Glioblastoma (GBM) is a lethal malignancy whose clinical intransigence has been linked to extensive intraclonal genetic and phenotypic diversity and the common emergence of therapeutic resistance. This interpretation embodies the implicit assumption that cancer stem cells or tumor-propagating cells are themselves genetically and functionally diverse. To test this, we screened primary GBM tumors by SNP array to identify copy number alterations (a minimum of three) that could be visualized in single cells by multicolor fluorescence in situ hybridization. Interrogation of neurosphere-derived cells (from four patients) and cells derived from secondary transplants of these same cells in NOD-SCID mice allowed us to infer the clonal and phylogenetic architectures. Whole-exome sequencing and single-cell genetic analysis in one case revealed a more complex clonal structure. This proof-of-principle experiment revealed that subclones in each GBM had variable regenerative or stem cell activity, and highlighted genetic alterations associated with more competitive propagating activity in vivo.
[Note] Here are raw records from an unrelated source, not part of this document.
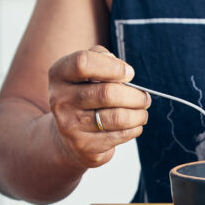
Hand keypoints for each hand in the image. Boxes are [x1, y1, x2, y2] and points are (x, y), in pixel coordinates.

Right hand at [48, 46, 149, 168]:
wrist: (68, 137)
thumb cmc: (85, 96)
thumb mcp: (86, 72)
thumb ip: (102, 59)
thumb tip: (124, 70)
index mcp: (59, 75)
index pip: (83, 62)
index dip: (112, 67)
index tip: (130, 74)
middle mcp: (60, 100)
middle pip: (107, 93)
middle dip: (135, 95)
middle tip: (144, 98)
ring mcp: (70, 125)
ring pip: (117, 117)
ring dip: (138, 114)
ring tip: (142, 111)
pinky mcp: (83, 145)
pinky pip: (119, 135)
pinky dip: (134, 128)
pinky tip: (134, 125)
胶质母细胞瘤（GBM）是一种致命的恶性肿瘤，其临床顽固性与广泛的克隆内遗传和表型多样性以及普遍出现的治疗耐药性有关。这种解释体现了一个隐含的假设，即癌症干细胞或肿瘤增殖细胞本身在遗传和功能上是多样化的。为了测试这一点，我们通过 SNP 阵列筛选原发性 GBM 肿瘤，以确定可以通过多色荧光原位杂交在单细胞中可视化的拷贝数改变（至少三个）。对神经球来源的细胞（来自四名患者）和 NOD-SCID 小鼠中这些相同细胞的二次移植来源的细胞的询问使我们能够推断出克隆和系统发育结构。在一个案例中，全外显子组测序和单细胞遗传分析揭示了更复杂的克隆结构。这项原理验证实验揭示了每个 GBM 中的亚克隆具有可变的再生或干细胞活性，并强调了与体内更具竞争性的繁殖活性相关的遗传改变。